To legions of devoted fans, online virtual games — both mainstream and adult — are more than just entertainment, they are quite literally an extension of the real world, but for the IRS, they are a potential source of taxation, said Dan Miller, an economist for the Joint Economic Committee, which advises Congress on taxation issues.

“It'll get to the point where the dollar value becomes so sizeable that the IRS would be almost negligent if it didn't at least look into the potential of taxing these worlds,” Miller said. “It's really just a matter of time before the IRS says, wait a minute.”

At present, players of online games incur tax liability only when they sell their virtual property in so-called “cash outs.” But Miller said the time could be ripe for the IRS to look at taxing profits kept inside the game.

According to IGPlace.com, which serves as a kind of marketplace for online players to trade and sell virtual property, the going rate for a piece of World of Warcraft gold is 18 cents.

Several years ago, economist Edward Castranova — using auction prices on IGPlace.com and eBay as empirical evidence — estimated that online gamers make more than $3 per hour playing online games.

Texas Tech tax law professor Bryan Camp said there is a strong argument in favor of taxation. Players who amass serious wealth could feasibly use their online holdings as collateral for banks loans, he said, even if the virtual property remains in the game world.

Indiana law professor Josh Fairfield said he wasn’t so sure the IRS would be keen to tax online games.

“I really don’t think they’ll ever tax pure game activity,” he said.
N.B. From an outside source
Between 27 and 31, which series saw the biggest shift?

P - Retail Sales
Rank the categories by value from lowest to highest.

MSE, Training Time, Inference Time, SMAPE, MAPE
While games for the sake of entertainment should not raise the eyebrows of tax collector, Miller said the gamers themselves, who insist that the worlds they inhabit are “more than just games,” may end up making a strong argument on behalf of the IRS.
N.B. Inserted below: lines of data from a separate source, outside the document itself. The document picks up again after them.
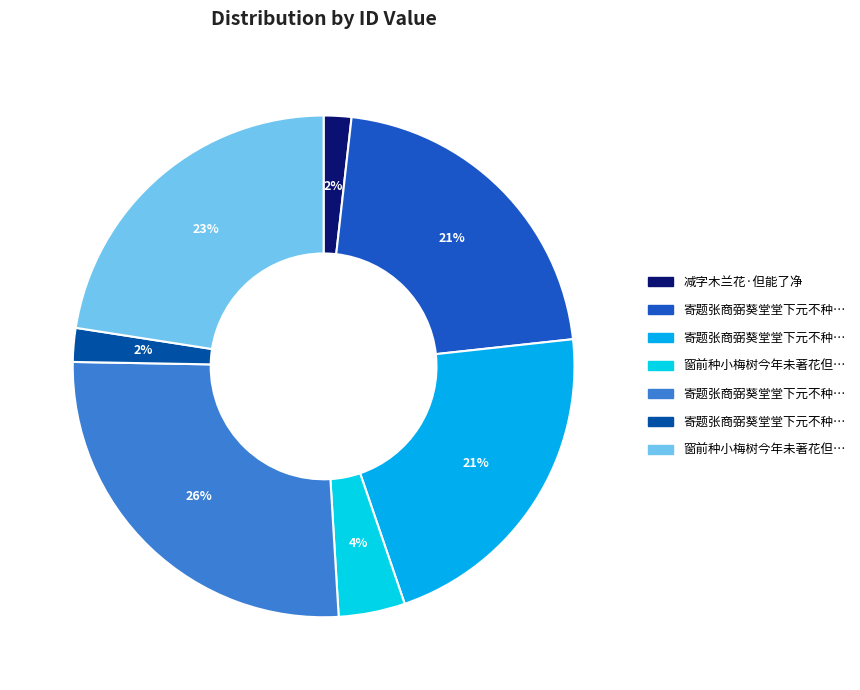

Is there any slice that represents more than half of the pie?

No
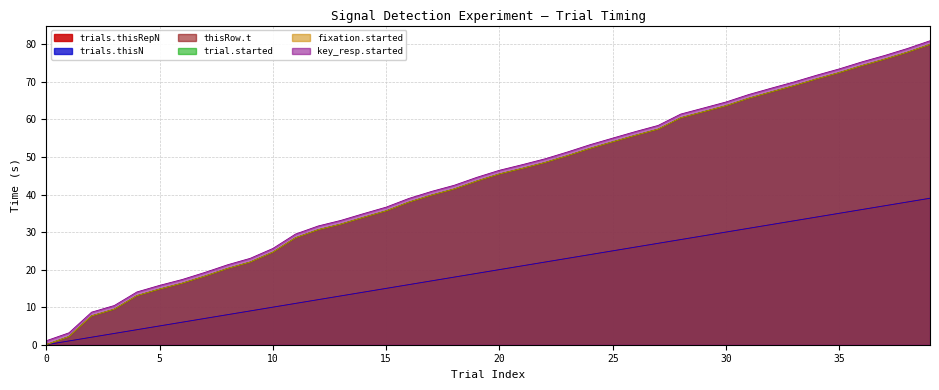

Reading right to left, list all the values displayed in this chart.

trials.thisRepN: 39.0	38.0	37.0	36.0	35.0	34.0	33.0	32.0	31.0	30.0	29.0	28.0	27.0	26.0	25.0	24.0	23.0	22.0	21.0	20.0	19.0	18.0	17.0	16.0	15.0	14.0	13.0	12.0	11.0	10.0	9.0	8.0	7.0	6.0	5.0	4.0	3.0	2.0	1.0	0.0
trials.thisN: 39.0	38.0	37.0	36.0	35.0	34.0	33.0	32.0	31.0	30.0	29.0	28.0	27.0	26.0	25.0	24.0	23.0	22.0	21.0	20.0	19.0	18.0	17.0	16.0	15.0	14.0	13.0	12.0	11.0	10.0	9.0	8.0	7.0	6.0	5.0	4.0	3.0	2.0	1.0	0.0
thisRow.t: 79.9	77.9	76.0	74.3	72.5	70.8	69.0	67.3	65.6	63.6	62.0	60.4	57.4	55.8	54.0	52.3	50.3	48.5	46.9	45.5	43.6	41.5	39.8	38.0	35.6	33.9	32.1	30.6	28.5	24.6	22.0	20.3	18.3	16.4	14.8	13.1	9.4	7.7	2.2	0.0
trial.started: 79.9	77.9	76.0	74.3	72.4	70.8	69.0	67.3	65.6	63.6	62.0	60.4	57.4	55.7	54.0	52.3	50.3	48.5	46.9	45.4	43.6	41.4	39.8	37.9	35.6	33.9	32.1	30.6	28.5	24.6	22.0	20.3	18.2	16.4	14.8	13.0	9.4	7.7	2.2	0.0
fixation.started: 79.9	77.9	76.0	74.3	72.5	70.8	69.0	67.3	65.6	63.6	62.0	60.4	57.4	55.8	54.0	52.3	50.3	48.5	46.9	45.5	43.6	41.5	39.8	38.0	35.6	33.9	32.1	30.6	28.5	24.6	22.0	20.3	18.3	16.4	14.8	13.1	9.4	7.7	2.2	0.0
key_resp.started: 80.9	78.9	77.0	75.3	73.5	71.8	70.0	68.3	66.6	64.6	63.0	61.4	58.4	56.8	55.0	53.3	51.3	49.5	47.9	46.5	44.6	42.5	40.8	39.0	36.6	34.9	33.1	31.6	29.5	25.6	23.0	21.3	19.3	17.4	15.8	14.1	10.4	8.7	3.2	1.1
“And if it's not a game, if you're not playing it for entertainment, then what — it's for business, right?” he said. “You're in there because you want to be the next Bill Gates? That's what the IRS would think. The more they say that, that's like painting a big target on you.”

While Miller thinks the IRS could tax virtual games sooner than later, he was quick to point out that doing so could be a tremendous restraint on a growing industry.

“If we start slapping taxes on these worlds, we're going to inhibit the growth and development of these places, and other countries would simply pick up the slack,” he said.

RedLightCenter CEO Brian Schuster agreed with Miller, saying that it would be very shortsighted policy to tax online games.

"Immersive worlds are the next phase of the Internet," Schuster told XBIZ. "Taxing them would be devestating, and it would put the U.S. at a huge competitive disadvantage."

Schuster added that RedLightCenter, which is based in Canada, where there has been no talk of taxing online worlds, has put in place measures to insulate its members from tax liability.

"Our members will not get 1099 Forms," Schuster said. "We have intentionally stayed away from putting in place accounting systems that would make taxation possible."

Schuster said RedLightCenter, which launched earlier this year, will not have a robust virtual economy until later next year. But, he said, the company plans to fight efforts by authorities to tax the virtual world as it grows.